The believers use to erect the pagoda-shaped stone towers, as Buddha’s remains are placed at a stone pagoda. It is said that the wishing stone towers can only be seen by the people with a pure heart.

Nasir Aijaz

It was chilling winter of 2008. The sun had almost set behind the Korea’s Mt. Seoraksan and the dusk had enveloped the entire area – the thick forest spread all over the mountain, the stream flowing down with sounds resembling to musical notes along the spiral-shaped track and the structures of historic Baekdamsa Temple. I stood mesmerized by the serenity of the ambiance gazing at some people sitting in the bed of stream erecting small towers of pebbles. The curiosity took me close to those people to inquire about placing the pebbles in Pagoda style. Although we didn’t understand each other’s language, but the universal language of signs helped me to know that this was the way of praying for realization of their wishes. Soon, they all left down the valley by foot, as the darkness of falling night was fast covering the area into its arms.
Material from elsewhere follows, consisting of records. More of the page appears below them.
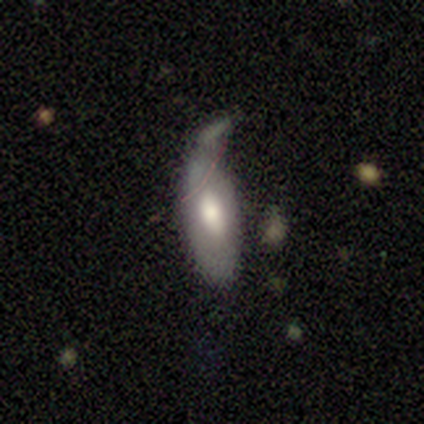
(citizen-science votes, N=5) This appears to be a smooth galaxy with no disk features (100%) that is in between round and cigar-shaped (80%). Merging: major disturbance (40%).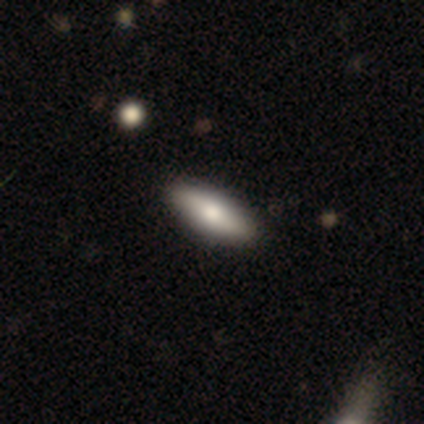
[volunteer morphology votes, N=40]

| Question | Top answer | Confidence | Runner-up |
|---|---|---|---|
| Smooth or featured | smooth | 65% | featured or disk (32%) |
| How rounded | in between | 62% | cigar-shaped (38%) |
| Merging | none | 95% | minor disturbance (5%) |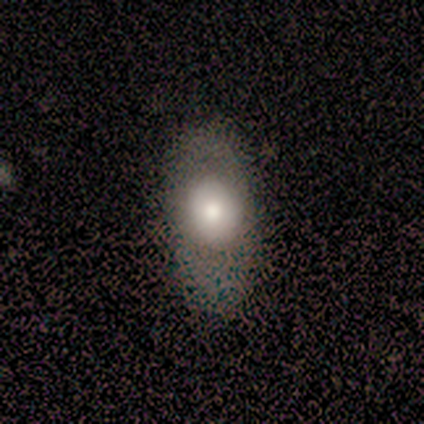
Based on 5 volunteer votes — This appears to be a smooth galaxy with no disk features (60%) that is in between round and cigar-shaped (67%). Merging: none (75%).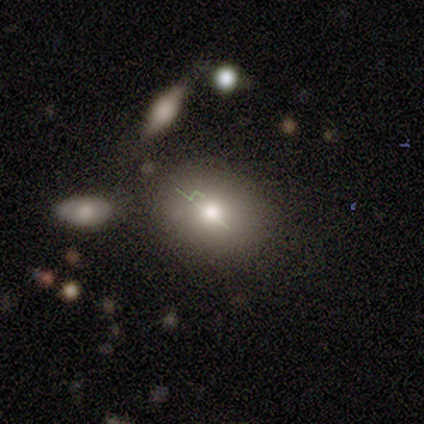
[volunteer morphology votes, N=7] Smooth or featured? 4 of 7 (57%) said smooth. How rounded? 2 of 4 (50%, tied with in between) said round. Merging? 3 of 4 (75%) said none.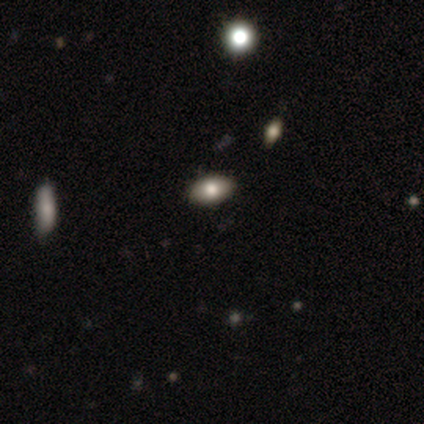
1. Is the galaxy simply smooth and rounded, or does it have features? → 80% smooth, 20% star or artifact, 0% featured or disk.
With intense feeling of calmness, I stood there alone looking at thousands of stone towers, locally called as ‘Wishing Stone Towers’, spread all over the stream bed. I had first visited the Baekdamsa Temple in 2007 and had experienced a ‘Buddhist Lunch’ at the temple hosted by the Chief Monk for the delegates of Asia Journalists Association (AJA) but the second visit again organized by AJA included a night stay at temple, which provided opportunity to observe ‘Wishing Stone Towers’.

Wishing Stone Towers - Korea- Sindh Courier-2“A unique way of faith-healing,” I thought, which took me back to my country-Pakistan where the people use to visit shrines of Sufi (Mystic) saints for the same purpose, as the Sufism offers more space to the people – be it a Muslim, Hindu or hailing from any other religion or faith.  Majority of people from different religions, mostly in Pakistan, India, Bangladesh and Nepal as well as some other neighboring countries, visit shrines (the graves of those whom people ‘believe’ were pious) and ask the souls of the ‘pious’ for health, birth of children, wealth, and things that only God can provide. These people claim that they’re really not asking the dead for these things, but using them as intercessors with God. Their belief is that because the pious did well in this world when they were alive, they are now in a position to act as intercessors with God for those who invoke them. During their pilgrimage to the shrines, the people use to tie colored threads or strips of cloth to the tree branches and offer prayers besides taking part in Dhamal, the mystic dance at the drum beating. The hours-long meditation at the secluded places near the shrines is also part of the faith-healing in Indo-Pakistan region.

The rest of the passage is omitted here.